Dataset —
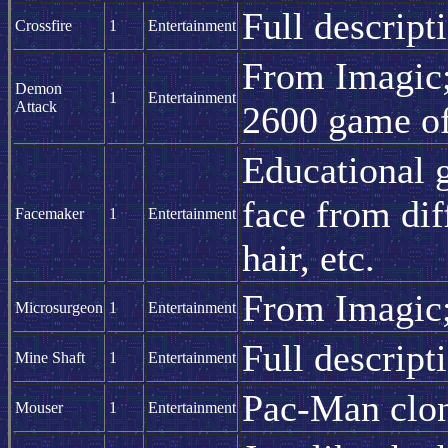
Full descript
Crossfire
1
Entertainment
From Imagic; 
Demon
1
Entertainment
Attack
2600 game of
Educational 
face from dif
Facemaker
1
Entertainment
hair, etc.
From Imagic;
Microsurgeon
1
Entertainment
Full descript
Mine Shaft
1
Entertainment
Pac-Man clo
Mouser
1
Entertainment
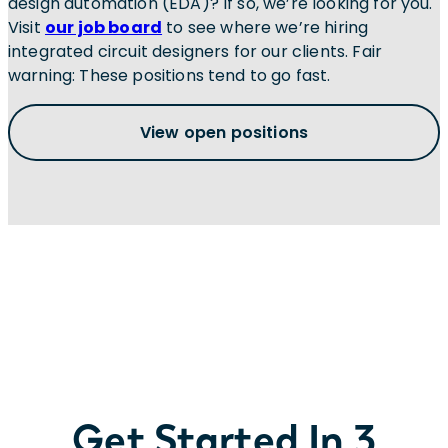
design automation (EDA)? If so, we’re looking for you.
Visit
our job board
to see where we’re hiring
integrated circuit designers for our clients. Fair
warning: These positions tend to go fast.
View open positions
Get Started In 3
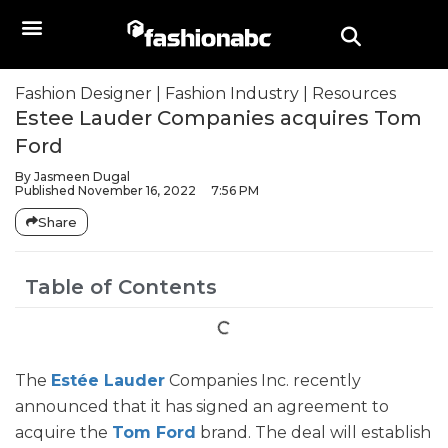
Fashion Designer
|
Fashion Industry
|
Resources
Estee Lauder Companies acquires Tom
Ford
By
Jasmeen Dugal
Published
November 16, 2022
7:56 PM
Share
Table of Contents
The
Estée Lauder
Companies Inc. recently
announced that it has signed an agreement to
acquire the
Tom Ford
brand. The deal will establish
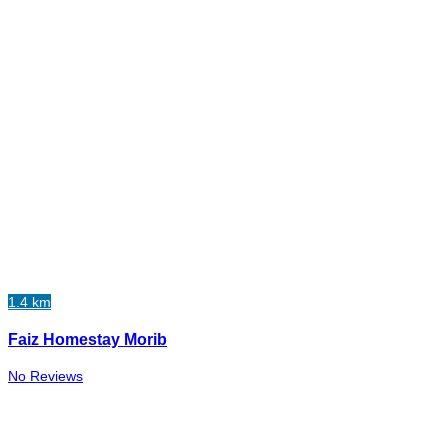
1.4 km
Faiz Homestay Morib
No Reviews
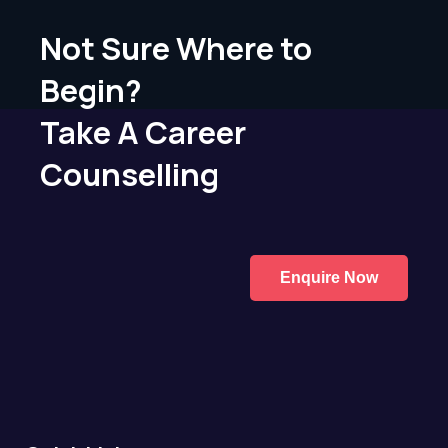
Not Sure Where to
Begin?
Take A Career
Counselling
Enquire Now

Work to complete — Give the records as a Markdown table with the columns No. and Line, starting with the first line of the records and going on through the line with "Get Started In 3", both included. Number each line in its own row, skip blank lines, and leave out the pictures.

Answer to the problem —
| No. | Line |
|---|---|
| 1 | Full descript |
| 2 | Crossfire |
| 3 | 1 |
| 4 | Entertainment |
| 5 | From Imagic;  |
| 6 | Demon |
| 7 | 1 |
| 8 | Entertainment |
| 9 | Attack |
| 10 | 2600 game of |
| 11 | Educational  |
| 12 | face from dif |
| 13 | Facemaker |
| 14 | 1 |
| 15 | Entertainment |
| 16 | hair, etc. |
| 17 | From Imagic; |
| 18 | Microsurgeon |
| 19 | 1 |
| 20 | Entertainment |
| 21 | Full descript |
| 22 | Mine Shaft |
| 23 | 1 |
| 24 | Entertainment |
| 25 | Pac-Man clo |
| 26 | Mouser |
| 27 | 1 |
| 28 | Entertainment |
| 29 | design automation (EDA)? If so, we’re looking for you. |
| 30 | Visit |
| 31 | our job board |
| 32 | to see where we’re hiring |
| 33 | integrated circuit designers for our clients. Fair |
| 34 | warning: These positions tend to go fast. |
| 35 | View open positions |
| 36 | Get Started In 3 |